Ross Cullen
- Full name: Ross Ralph Cullen
- Born: 6 November 1937 (age 88) Taumarunui, New Zealand
- School: Taumarunui High School

Rugby union career
- Position: Hooker

Provincial / State sides
- Years: Team / Apps / (Points)
- 1965–68: Queensland / 21

International career
- Years: Team / Apps / (Points)
- 1966–67: Australia

= Ross Cullen (rugby union) =

Australia international rugby union player

Ross Ralph Cullen (born 6 November 1937) is an Australian former international rugby union player.

Born in New Zealand, Cullen grew up in the north island town of Taumarunui, then immigrated to Australia during the early 1960s, settling initially in the NSW Riverina region.

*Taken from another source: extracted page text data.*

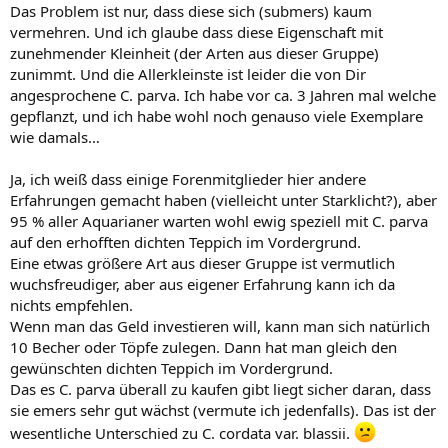
Das Problem ist nur, dass diese sich (submers) kaum
vermehren. Und ich glaube dass diese Eigenschaft mit
zunehmender Kleinheit (der Arten aus dieser Gruppe)
zunimmt. Und die Allerkleinste ist leider die von Dir
angesprochene C. parva. Ich habe vor ca. 3 Jahren mal welche
gepflanzt, und ich habe wohl noch genauso viele Exemplare
wie damals…
Ja, ich weiß dass einige Forenmitglieder hier andere
Erfahrungen gemacht haben (vielleicht unter Starklicht?), aber
95 % aller Aquarianer warten wohl ewig speziell mit C. parva
auf den erhofften dichten Teppich im Vordergrund.
Eine etwas größere Art aus dieser Gruppe ist vermutlich
wuchsfreudiger, aber aus eigener Erfahrung kann ich da
nichts empfehlen.
Wenn man das Geld investieren will, kann man sich natürlich
10 Becher oder Töpfe zulegen. Dann hat man gleich den
gewünschten dichten Teppich im Vordergrund.
Das es C. parva überall zu kaufen gibt liegt sicher daran, dass
sie emers sehr gut wächst (vermute ich jedenfalls). Das ist der
wesentliche Unterschied zu C. cordata var. blassii.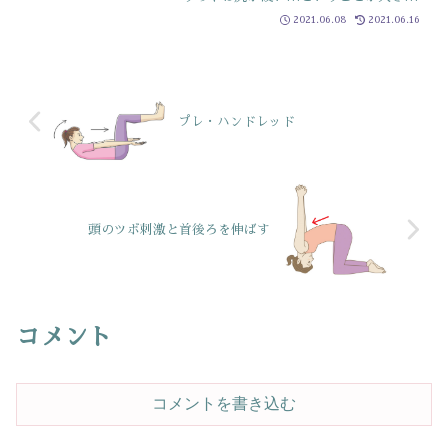
理由他にもそもそもの前屈の仕方がが間
2021.06.08
2021.06.16
違っている人が多く正しいやり方ををす
ると5～10cmくらいは即変わります今回
は、その両方を解説し...
プレ・ハンドレッド
頭のツボ刺激と首後ろを伸ばす
コメント
コメントを書き込む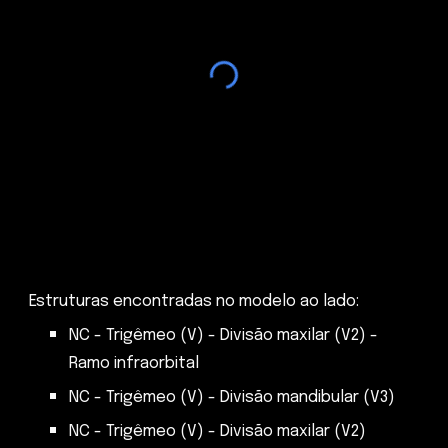
Estruturas encontradas no modelo ao lado:
NC - Trigêmeo (V) - Divisão maxilar (V2) -
Ramo infraorbital
NC - Trigêmeo (V) - Divisão mandibular (V3)
NC - Trig
ê
meo (V) -
D
ivis
ã
o
maxilar
(V
2
)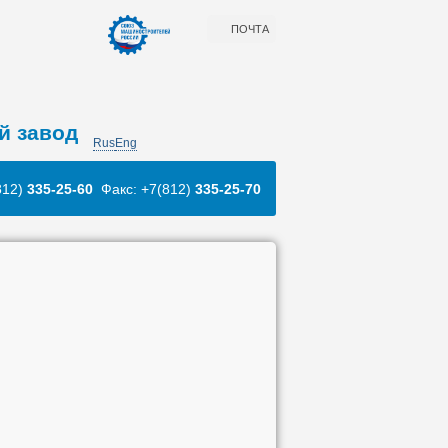
ПОЧТА
й завод
Rus
Eng
812)
335-25-60
Факс: +7(812)
335-25-70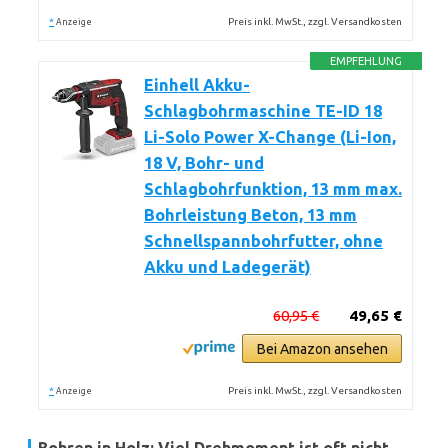
*
Preis inkl. MwSt., zzgl. Versandkosten
Anzeige
EMPFEHLUNG
Einhell Akku-
Schlagbohrmaschine TE-ID 18
Li-Solo Power X-Change (Li-Ion,
18 V, Bohr- und
Schlagbohrfunktion, 13 mm max.
Bohrleistung Beton, 13 mm
Schnellspannbohrfutter, ohne
Akku und Ladegerät)
60,95 €
49,65 €
Bei Amazon ansehen
*
Preis inkl. MwSt., zzgl. Versandkosten
Anzeige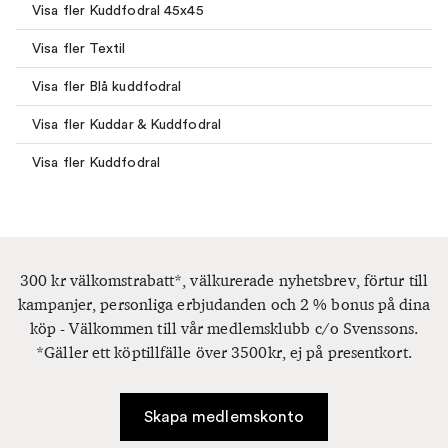
Visa fler Kuddfodral 45x45
Visa fler Textil
Visa fler Blå kuddfodral
Visa fler Kuddar & Kuddfodral
Visa fler Kuddfodral
300 kr välkomstrabatt*, välkurerade nyhetsbrev, förtur till
kampanjer, personliga erbjudanden och 2 % bonus på dina
köp - Välkommen till vår medlemsklubb c/o Svenssons.
*Gäller ett köptillfälle över 3500kr, ej på presentkort.
Skapa medlemskonto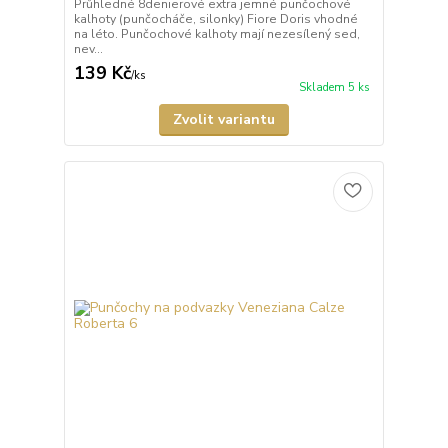
Průhledné 8denierové extra jemné punčochové
kalhoty (punčocháče, silonky) Fiore Doris vhodné
na léto. Punčochové kalhoty mají nezesílený sed,
nev...
139 Kč
/
ks
Skladem 5 ks
Zvolit variantu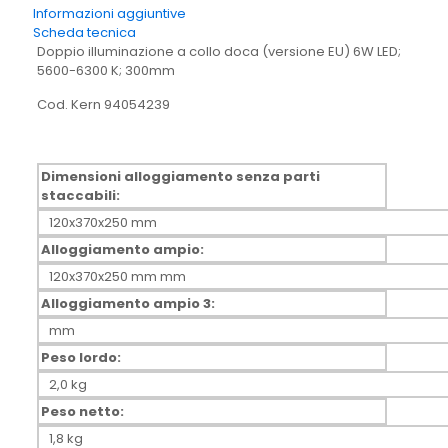
Informazioni aggiuntive
Scheda tecnica
Doppio illuminazione a collo doca (versione EU) 6W LED;
5600-6300 K; 300mm
Cod. Kern 94054239
Dimensioni alloggiamento senza parti
staccabili:
120x370x250 mm
Alloggiamento ampio:
120x370x250 mm mm
Alloggiamento ampio 3:
mm
Peso lordo:
2,0 kg
Peso netto:
1,8 kg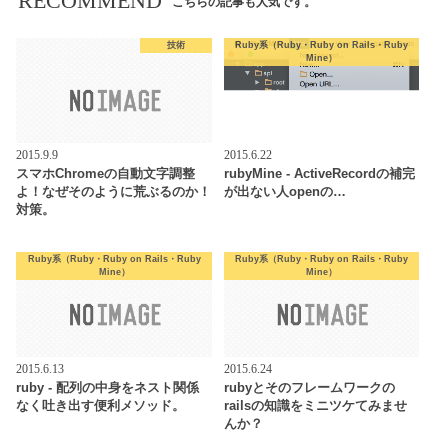
RECOMMEND
こちらの記事も人気です。
技術
Ruby系（Ruby・Ruby on Rails・Ruby
Mine）
2015.9.9
2015.6.22
スマホChromeの自動文字調整
rubyMine - ActiveRecordの補完
よ！なぜそのように荒ぶるのか！
が出ない人openの…
対策。
Ruby系（Ruby・Ruby on Rails・Ruby
Ruby系（Ruby・Ruby on Rails・Ruby
Mine）
Mine）
2015.6.13
2015.6.24
ruby - 配列の中身をネスト関係
rubyとそのフレームワークの
なく吐き出す便利メソッド。
railsの知識をミニツケてみませ
んか？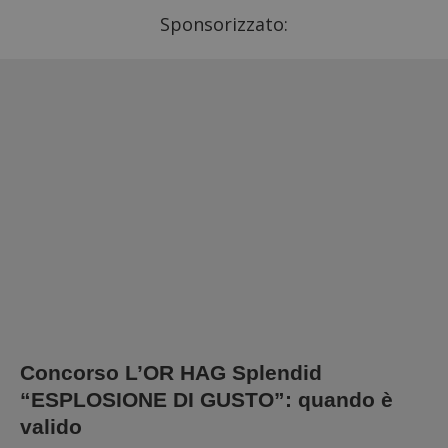
Sponsorizzato:
Concorso L’OR HAG Splendid
“ESPLOSIONE DI GUSTO”: quando è
valido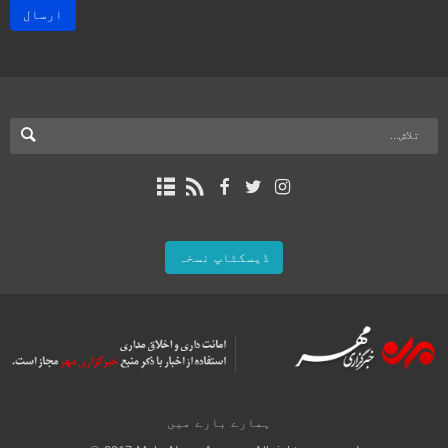
ارسال
ڈیسکٹاپ نسخہ
ہمارے بارے میں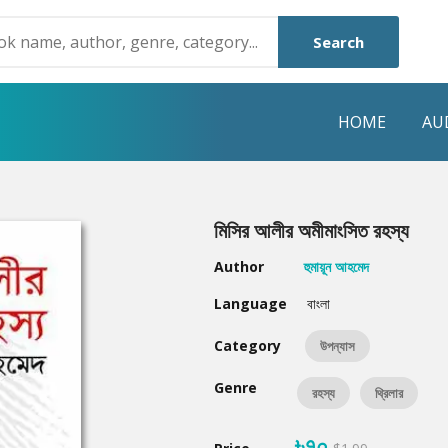
Search
HOME
AU
NRE
POPULAR AUTHORS
HIGHLIGHTS
মিসির আলীর অমীমাংসিত রহস্য
Humayun Ahmed
Hot & New
Author
হুমায়ূন আহমেদ
Mouri Morium
Featured Event
Language
বাংলা
Mohammad Nazim Uddin
Featured Auth
Category
উপন্যাস
Shanjana Alam
Best Seller
Genre
রহস্য
থ্রিলার
Anisul Hoque
Editors Choice
৳৭০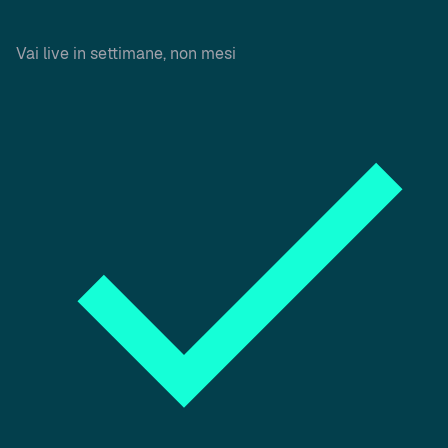
Vai live in settimane, non mesi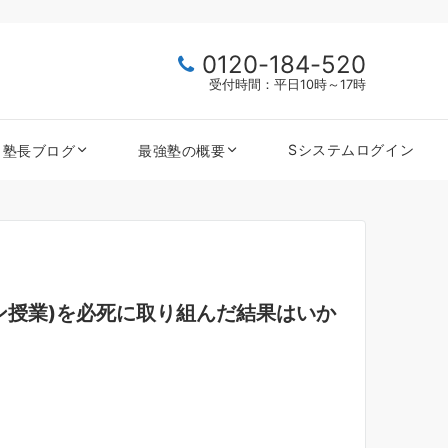
0120-184-520
受付時間：平日10時～17時
Sシステムログイン
塾長ブログ
最強塾の概要
イン授業)を必死に取り組んだ結果はいか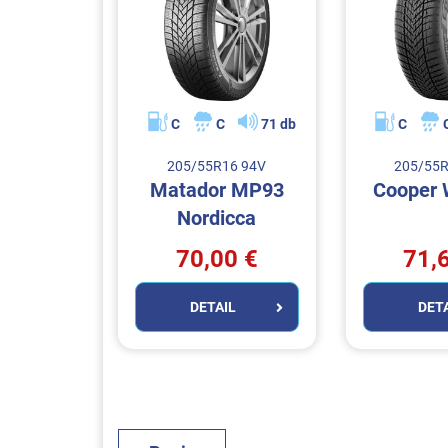
C
C
71 db
C
205/55R16 94V
205/55
Matador MP93
Cooper
Nordicca
70,00 €
71,
DETAIL
DET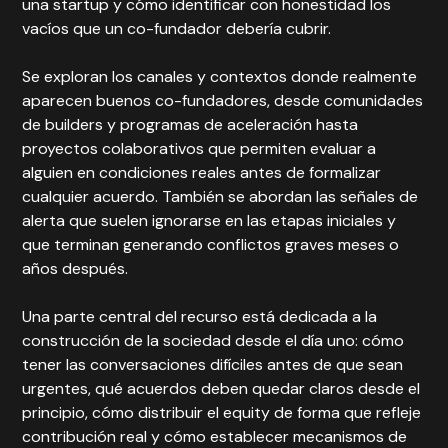
una startup y cómo identificar con honestidad los
vacíos que un co-fundador debería cubrir.
Se exploran los canales y contextos donde realmente
aparecen buenos co-fundadores, desde comunidades
de builders y programas de aceleración hasta
proyectos colaborativos que permiten evaluar a
alguien en condiciones reales antes de formalizar
cualquier acuerdo. También se abordan las señales de
alerta que suelen ignorarse en las etapas iniciales y
que terminan generando conflictos graves meses o
años después.
Una parte central del recurso está dedicada a la
construcción de la sociedad desde el día uno: cómo
tener las conversaciones difíciles antes de que sean
urgentes, qué acuerdos deben quedar claros desde el
principio, cómo distribuir el equity de forma que refleje
contribución real y cómo establecer mecanismos de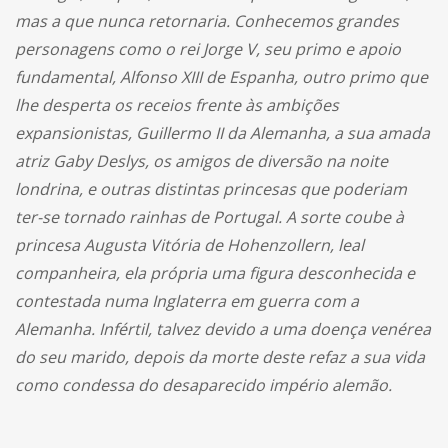
mas a que nunca retornaria. Conhecemos grandes
personagens como o rei Jorge V, seu primo e apoio
fundamental, Alfonso XIII de Espanha, outro primo que
lhe desperta os receios frente às ambições
expansionistas, Guillermo II da Alemanha, a sua amada
atriz Gaby Deslys, os amigos de diversão na noite
londrina, e outras distintas princesas que poderiam
ter-se tornado rainhas de Portugal. A sorte coube à
princesa Augusta Vitória de Hohenzollern, leal
companheira, ela própria uma figura desconhecida e
contestada numa Inglaterra em guerra com a
Alemanha. Infértil, talvez devido a uma doença venérea
do seu marido, depois da morte deste refaz a sua vida
como condessa do desaparecido império alemão.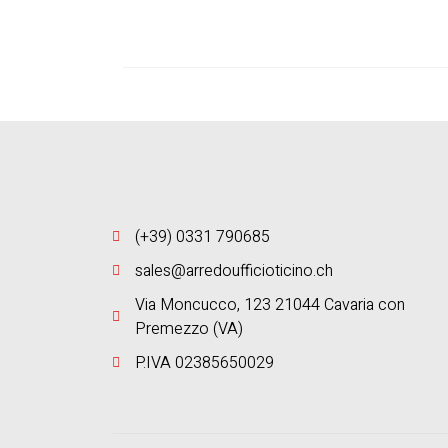
(+39) 0331 790685
sales@arredoufficioticino.ch
Via Moncucco, 123 21044 Cavaria con
Premezzo (VA)
P.IVA 02385650029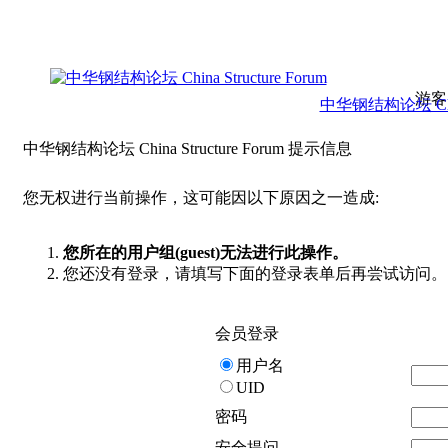
游客
中华钢结构论坛 China 
中华钢结构论坛 China Structure Forum 提示信息
您无权进行当前操作，这可能因以下原因之一造成:
您所在的用户组(guest)无法进行此操作。
您还没有登录，请填写下面的登录表单后再尝试访问。
会员登录
用户名
UID
密码
安全提问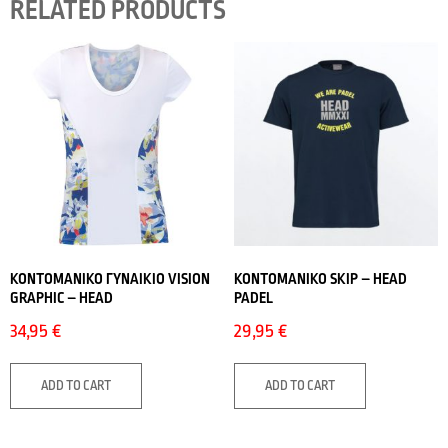
RELATED PRODUCTS
ΚΟΝΤΟΜΑΝΙΚΟ ΓΥΝΑΙΚΙΟ VISION
ΚΟΝΤΟΜΑΝΙΚΟ SKIP – HEAD
GRAPHIC – HEAD
PADEL
34,95
€
29,95
€
ADD TO CART
ADD TO CART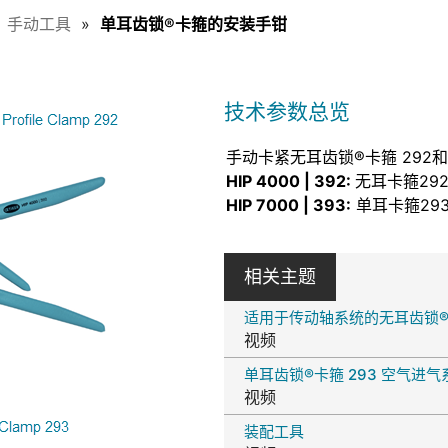
手动工具
单耳齿锁®卡箍的安装手钳
技术参数总览
手动卡紧无耳齿锁®卡箍 292和
HIP 4000 | 392:
无耳卡箍29
HIP 7000 | 393:
单耳卡箍29
相关主题
适用于传动轴系统的无耳齿锁®卡
视频
单耳齿锁®卡箍 293 空气进气
视频
装配工具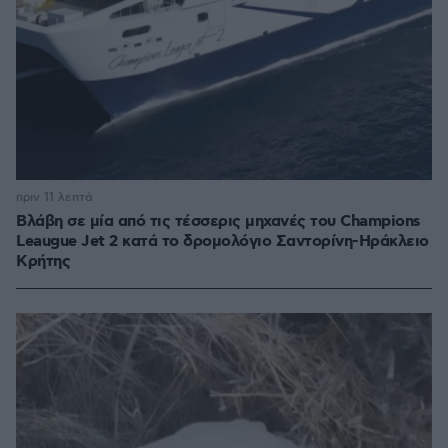
πριν 11 λεπτά
Βλάβη σε μία από τις τέσσερις μηχανές του Champions
Leaugue Jet 2 κατά το δρομολόγιο Σαντορίνη-Ηράκλειο
Κρήτης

Cullen became the Queensland hooker after relocating to Brisbane in 1965 and soon came to the attention of Wallabies selectors, earning an invitation to the trials for the 1966–67 tour of Britain, Ireland and France. He fought off competition from NSW hooker Dick Taylor to be named in the 30-man squad, as back up for Peter Johnson.

After making his Wallabies debut in a loss to North-East Counties, Cullen next appeared in their match against Oxford University at Iffley Road, where he was involved in a controversial incident with the varsity side's Ireland international Ollie Waldron. It was alleged that he had bitten the ear of Waldron and after an internal inquiry was sent home by team manager Bill McLaughlin, with Dick Taylor named his replacement.

Cullen captained Brisbane club Easts in first grade.